A well-known Bay Area celebrity because of his decades of work both on and off the air for NBC Bay Area, Lew is also a lifelong Petaluman, with a few brief stints elsewhere, including his time attending Chico State, where he put on cooking demonstrations and taught cooking classes to earn spending money.
Food has been an integral part of Lance’s life since he was a child, growing up at the family’s Petaluma Grocery Supermarket, which stood at the corner of Petaluma Blvd. N. and Lakeville from 1941 until 1979.
“It takes a village — our grocery store created a safe village setting of co-parenting uncles and aunties,” Lew said. “Chinese New Year was special and allowed us to share all the customs of the holiday. Remember, we were to assimilate and be Americanized but during this special season we decorated our doors with red lucky banners, dressed in culturally appropriate clothing and shared homemade foods.”
Taking this passion for food to another level, Lance has become renowned over the past couple of decades for his 10 course Chinese New Year, Benzinger Winery paired dinners, which regularly sell at charity auctions for north of $10,000.
Having never experienced a Lunar New Year’s celebration ourselves, other than attending the occasional Chinese New Year parade in the city as a kid, and always paying attention to which animal of the Chinese zodiac is represented by the new year (we just moved from the Ox into the year of the Tiger), we were elated to receive an invite to celebrate this year’s traditional transition with the Lews - a family with a passion for food and family, as well as a deep-rooted connection to Petaluma itself.
We had seen the photos over the years and always dreamed of attending a Lance Lew Chinese New Year so were elated to receive an invitation to the reunion dinner, set for the last weekend in January.
“Chinese close out the year with a ‘reunion dinner’ prior to the new lunar year beginning Feb. 2, 2022,” Lance explained. “It is a kind of a recap meeting for the year, prior to moving into the new year, with the good food always helping to soften the mood. This year will be special due to the start of the Beijing Winter Olympics.”
Had Lance not gone into broadcasting, he would have been a perfect teacher because he shares information in a welcoming manner, never talking down to, and always including his audience. And his patience is second to none.
Depending on where you are in the world or from where you draw your cultural foundations, New Year is sometimes called Lunar New Year, the Spring Celebration, and, due to their vast influence over the millennium throughout Asia, often as Chinese New Year. However, what all these New Year’s celebrations have in common is that they are based on a calendar that follows the lunar cycles, as opposed to the western world’s Gregorian calendar, where the phases of the moon never line up with the same days of the month.
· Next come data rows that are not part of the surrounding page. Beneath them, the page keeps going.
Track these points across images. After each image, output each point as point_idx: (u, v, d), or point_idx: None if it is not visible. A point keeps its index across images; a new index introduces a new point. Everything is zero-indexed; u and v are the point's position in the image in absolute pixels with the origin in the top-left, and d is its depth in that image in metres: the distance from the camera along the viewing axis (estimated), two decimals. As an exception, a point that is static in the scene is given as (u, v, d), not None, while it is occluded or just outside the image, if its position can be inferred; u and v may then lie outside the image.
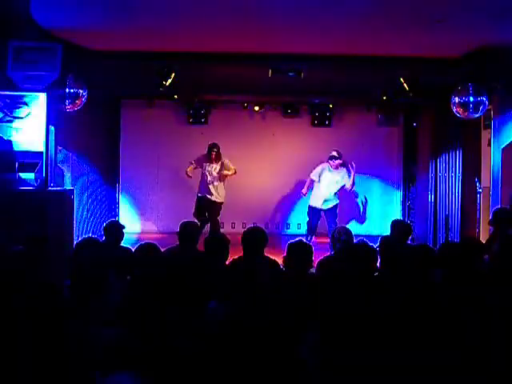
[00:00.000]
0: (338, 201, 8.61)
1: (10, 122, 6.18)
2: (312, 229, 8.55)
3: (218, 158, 8.81)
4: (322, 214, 8.55)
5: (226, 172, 8.83)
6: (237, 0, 5.04)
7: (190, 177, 8.86)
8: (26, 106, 6.19)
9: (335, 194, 8.56)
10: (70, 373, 2.57)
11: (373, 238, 5.06)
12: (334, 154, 8.52)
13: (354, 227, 9.13)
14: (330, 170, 8.54)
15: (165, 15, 5.46)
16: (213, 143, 8.85)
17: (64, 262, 4.86)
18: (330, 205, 8.51)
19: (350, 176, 8.50)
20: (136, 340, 2.74)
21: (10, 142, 6.10)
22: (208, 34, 6.12)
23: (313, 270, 4.47)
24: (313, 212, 8.58)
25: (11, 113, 6.17)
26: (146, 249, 4.05)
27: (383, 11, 5.22)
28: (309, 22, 5.59)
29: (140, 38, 6.30)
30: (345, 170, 8.57)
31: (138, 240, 7.62)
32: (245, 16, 5.43)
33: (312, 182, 8.68)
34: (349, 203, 10.29)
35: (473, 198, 8.07)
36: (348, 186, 8.52)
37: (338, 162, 8.47)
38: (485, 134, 7.77)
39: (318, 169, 8.64)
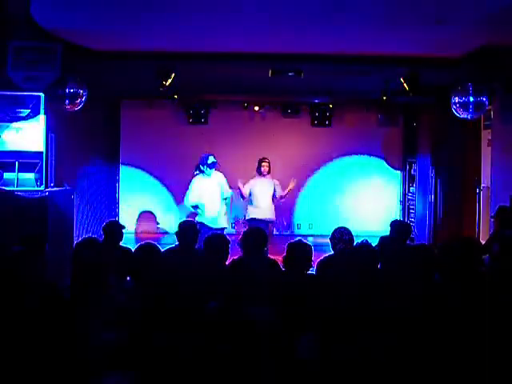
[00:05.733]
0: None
1: (10, 122, 6.19)
2: None
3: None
4: None
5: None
6: (237, 0, 5.05)
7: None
8: (25, 106, 6.19)
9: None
10: (68, 372, 2.57)
11: (373, 238, 5.05)
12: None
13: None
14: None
15: (165, 15, 5.46)
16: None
17: (64, 262, 4.86)
18: None
19: None
20: (135, 341, 2.74)
21: None
22: (208, 34, 6.12)
23: (313, 270, 4.48)
24: None
25: (11, 113, 6.17)
26: (146, 249, 4.05)
27: (383, 11, 5.22)
28: (309, 22, 5.59)
29: (140, 38, 6.31)
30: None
31: (138, 240, 7.62)
32: (245, 16, 5.43)
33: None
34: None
35: (473, 198, 8.08)
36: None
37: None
38: (485, 134, 7.78)
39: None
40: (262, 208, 7.78)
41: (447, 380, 2.76)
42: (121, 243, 5.40)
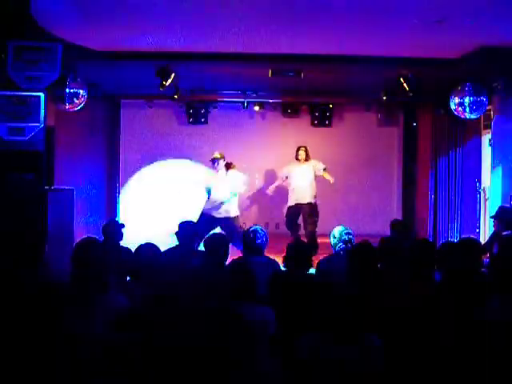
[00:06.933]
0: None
1: (10, 122, 6.18)
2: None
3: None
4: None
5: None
6: (237, 0, 5.05)
7: None
8: (25, 106, 6.19)
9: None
10: (68, 373, 2.57)
11: (373, 238, 5.05)
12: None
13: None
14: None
15: (165, 15, 5.46)
16: None
17: (64, 262, 4.86)
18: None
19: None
20: (134, 341, 2.74)
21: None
22: (208, 34, 6.12)
23: (313, 270, 4.48)
24: None
25: (11, 113, 6.17)
26: (146, 249, 4.06)
27: (383, 11, 5.22)
28: (309, 22, 5.59)
29: (140, 38, 6.30)
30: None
31: (138, 240, 7.60)
32: (245, 16, 5.43)
33: None
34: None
35: (473, 198, 8.08)
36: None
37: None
38: (485, 134, 7.78)
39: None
40: (298, 190, 8.56)
41: (448, 379, 2.77)
42: (121, 243, 5.40)
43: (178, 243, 5.07)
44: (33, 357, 2.60)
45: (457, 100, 6.97)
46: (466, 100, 6.87)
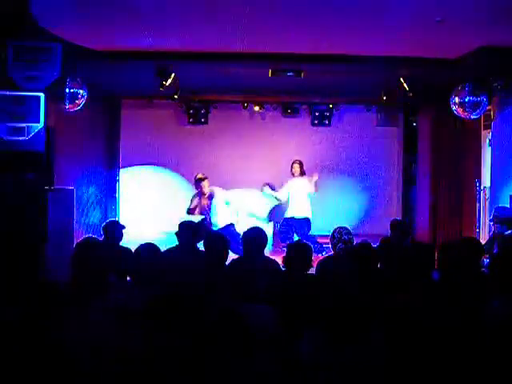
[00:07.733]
0: None
1: (10, 122, 6.18)
2: None
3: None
4: None
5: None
6: (237, 0, 5.05)
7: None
8: (25, 106, 6.19)
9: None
10: (67, 373, 2.57)
11: (373, 238, 5.05)
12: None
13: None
14: None
15: (165, 15, 5.46)
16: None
17: (64, 262, 4.85)
18: None
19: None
20: (135, 342, 2.74)
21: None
22: (208, 34, 6.12)
23: (313, 270, 4.48)
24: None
25: (11, 113, 6.17)
26: (146, 249, 4.05)
27: (383, 11, 5.23)
28: (308, 22, 5.59)
29: (140, 38, 6.30)
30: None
31: (138, 240, 7.59)
32: (245, 16, 5.43)
33: None
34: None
35: (473, 198, 8.08)
36: None
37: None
38: (485, 134, 7.79)
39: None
40: (294, 205, 8.76)
41: (448, 379, 2.77)
42: (121, 243, 5.40)
43: (177, 243, 5.07)
44: (32, 357, 2.60)
45: (457, 100, 6.97)
46: (466, 100, 6.87)
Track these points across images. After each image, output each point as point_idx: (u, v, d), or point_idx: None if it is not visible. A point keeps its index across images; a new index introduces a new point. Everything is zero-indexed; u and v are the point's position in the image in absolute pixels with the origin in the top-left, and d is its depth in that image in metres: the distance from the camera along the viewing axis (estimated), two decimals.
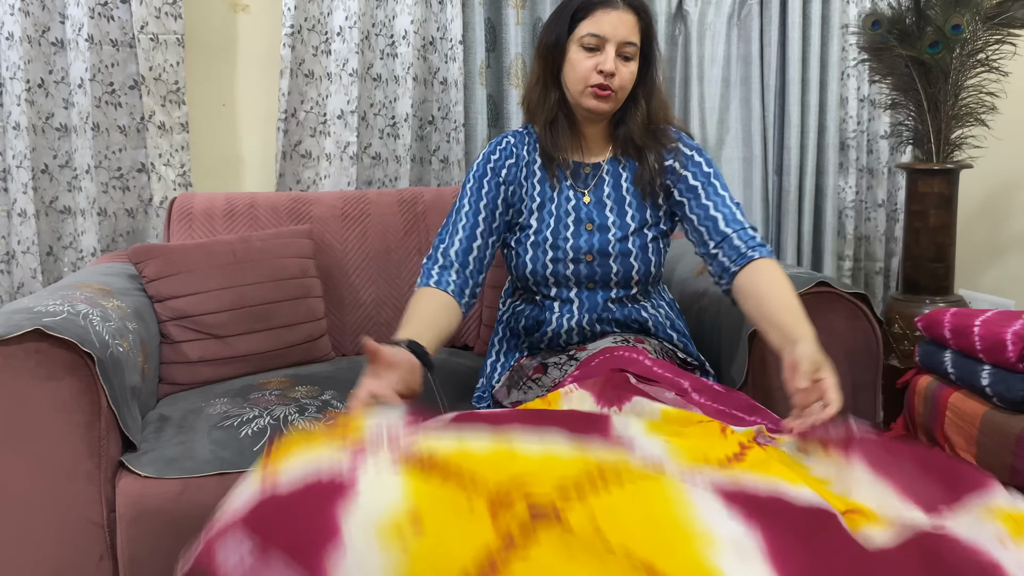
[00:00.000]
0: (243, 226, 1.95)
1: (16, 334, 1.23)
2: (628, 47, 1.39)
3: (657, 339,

“The reunion dinner is sometimes referred to as an ‘au revoir’ dinner, incorporating foods that are similar to our new year menu - something from the sky, land and sea,” he said. “The greatest importance of the dinner is the gathering of family and friends to ‘close out’ the year and to start with a clean slate for the new year.”
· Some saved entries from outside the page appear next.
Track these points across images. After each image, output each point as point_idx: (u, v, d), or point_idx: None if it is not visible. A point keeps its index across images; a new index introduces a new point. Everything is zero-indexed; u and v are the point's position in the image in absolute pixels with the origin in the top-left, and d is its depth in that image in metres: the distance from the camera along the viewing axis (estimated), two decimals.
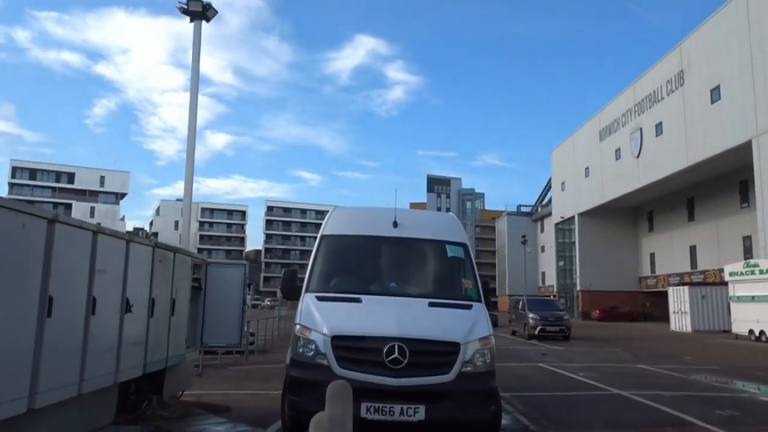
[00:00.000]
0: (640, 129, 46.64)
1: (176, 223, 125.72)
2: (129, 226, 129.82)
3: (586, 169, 57.81)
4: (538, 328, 27.02)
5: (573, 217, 61.01)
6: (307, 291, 6.45)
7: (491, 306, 6.80)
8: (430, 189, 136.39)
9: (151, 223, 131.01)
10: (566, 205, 63.01)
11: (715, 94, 36.96)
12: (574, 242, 61.31)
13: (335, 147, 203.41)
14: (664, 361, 17.74)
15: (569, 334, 27.23)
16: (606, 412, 9.41)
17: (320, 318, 5.76)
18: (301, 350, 5.63)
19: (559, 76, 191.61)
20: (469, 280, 6.82)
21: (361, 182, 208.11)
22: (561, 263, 66.56)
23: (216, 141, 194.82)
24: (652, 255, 55.64)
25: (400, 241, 7.05)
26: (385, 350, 5.34)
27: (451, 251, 7.04)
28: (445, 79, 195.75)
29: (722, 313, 33.69)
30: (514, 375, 13.86)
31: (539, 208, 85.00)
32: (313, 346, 5.56)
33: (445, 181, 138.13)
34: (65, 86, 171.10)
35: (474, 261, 7.11)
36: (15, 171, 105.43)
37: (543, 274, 78.48)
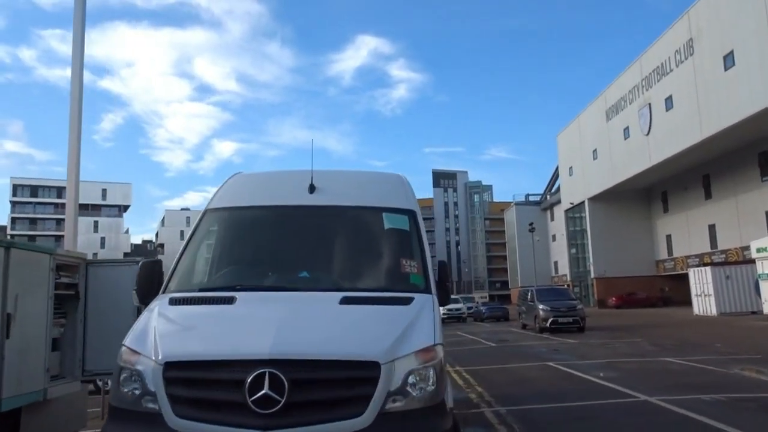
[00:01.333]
0: (649, 104, 44.14)
1: (182, 232, 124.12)
2: (136, 239, 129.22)
3: (594, 151, 55.32)
4: (550, 320, 24.72)
5: (583, 202, 58.54)
6: (164, 291, 4.28)
7: (446, 296, 4.55)
8: (436, 184, 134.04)
9: (156, 234, 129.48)
10: (575, 190, 60.53)
11: (729, 60, 34.46)
12: (586, 229, 58.84)
13: (342, 148, 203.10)
14: (692, 351, 15.43)
15: (584, 324, 24.93)
16: None
17: (155, 335, 3.51)
18: (123, 389, 3.39)
19: (564, 63, 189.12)
20: (414, 262, 4.57)
21: None
22: (573, 251, 64.08)
23: (223, 149, 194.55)
24: (669, 237, 53.05)
25: (316, 212, 4.89)
26: (248, 383, 3.13)
27: (389, 222, 4.84)
28: (448, 74, 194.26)
29: (749, 293, 31.25)
30: (517, 379, 11.65)
31: (548, 197, 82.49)
32: (139, 383, 3.33)
33: (451, 175, 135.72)
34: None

At this recent dining event, we would learn much more.
Dining at the Lews’ is like eating a story, only this one not only tasted heavenly, but was meant to impress the heavens, as well as pay respect to our ancestors. I say “our” because even though we were new to this cultural experience, the Lews invite guests to assimilate into their culture, at least for the night. Knowing very little about the Chinese culture, some might have been put off balance with such an inundation of cultural information but Lance presents it all in such a inviting manner. It is all about celebrating, sharing and connecting. This would have been an incredible dinner even had we been eating rice and vegetables with all the stories elevating the flavors. But Lance makes it six, and even eight times better.
Most of the dishes revolve around word play and are chosen based on homonyms of the Chinese words for each dish, Lance said.
Our meal started off with a fish dish, which holds significance because the word for fish in Chinese is a homonym for plentiful supply.
“We are what we eat”, says Lance. “We are hoping for plentiful supplies in the new year.”
This particular dish was a simply seared scallop served on a grilled orange. Having never been served a grilled orange with dinner, we chuckled when Lance broke the confusion - “you can eat the orange, if you want.”